Scientists at the University of Maryland (UMD), College Park, and Tulane University (Tulane), New Orleans, Louisiana, have developed a computational model of a swimming fish that is the first to address the interaction of both internal and external forces on locomotion. According to a UMD press release, the interdisciplinary research team simulated how the fish’s flexible body bends, depending on both the forces from the fluid moving around it as well as the muscles inside. The researchers say that understanding these interactions and general principles of animal movement, even in fish, could help design and inspire robots and medical prostheses for humans that work with the body’s natural mechanics, rather than against them.
Eric D. Tytell, PhD, a UMD post-doctoral researcher, conducted this research in the UMD laboratory of Avis Cohen, PhD, a Department of Biology and Institute for Systems Research professor. Chia-yu Hsu, PhD, a Tulane postdoctoral researcher, and Tytell performed simulations with different values for various body and fluid properties, using the lamprey, a primitive vertebrate whose nervous system Cohen and colleagues are using as a model to develop prosthetic devices for people with spinal cord injuries.

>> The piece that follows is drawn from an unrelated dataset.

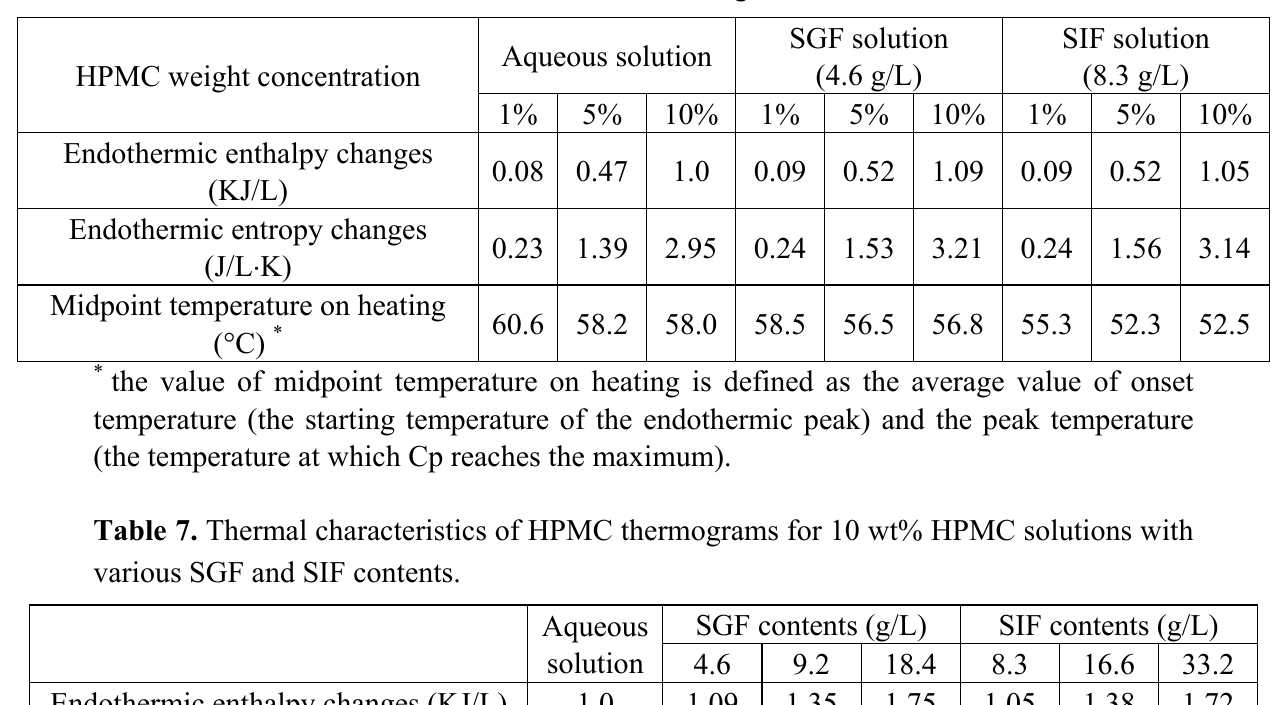
Table 6. Thermal characteristics of HPMC thermograms for various HPMC solutions.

“The devices may one day help people regain control over their legs and walk again,” Cohen said. “We understand to first order the neural circuit that controls the muscles for swimming or walking. Now, for neuroprosthetics, we need to understand how the muscles interact with the body and the environment-our model helps us do that.”
Tytell’s and Hsu’s research also provides biologists with quantitative information that can be applied to understand the biodiversity and evolution of fishes. The team plans to continue working with the model, using it to examine why different fishes are shaped differently and to also simulate sensory systems to try to figure out how fish maneuver so agilely through turbulent water.

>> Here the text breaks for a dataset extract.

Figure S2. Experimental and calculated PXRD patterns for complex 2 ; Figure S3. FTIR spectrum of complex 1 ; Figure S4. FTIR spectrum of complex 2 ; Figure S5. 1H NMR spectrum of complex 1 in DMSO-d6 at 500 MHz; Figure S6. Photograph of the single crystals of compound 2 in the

“The first line of defense against external perturbations such as eddies in the water for fishes, or tripping on a rock for humans, isn’t the nervous system, but rather the body’s mechanics, kind of like the shocks on a car,” Tytell said. “If we can translate the mechanical stability that living organisms exhibit into the design of robots or prosthetics, we could really advance the technology.”
This research was published in the October 18, 2010, online early edition of the Proceedings of the National Academy of Sciences.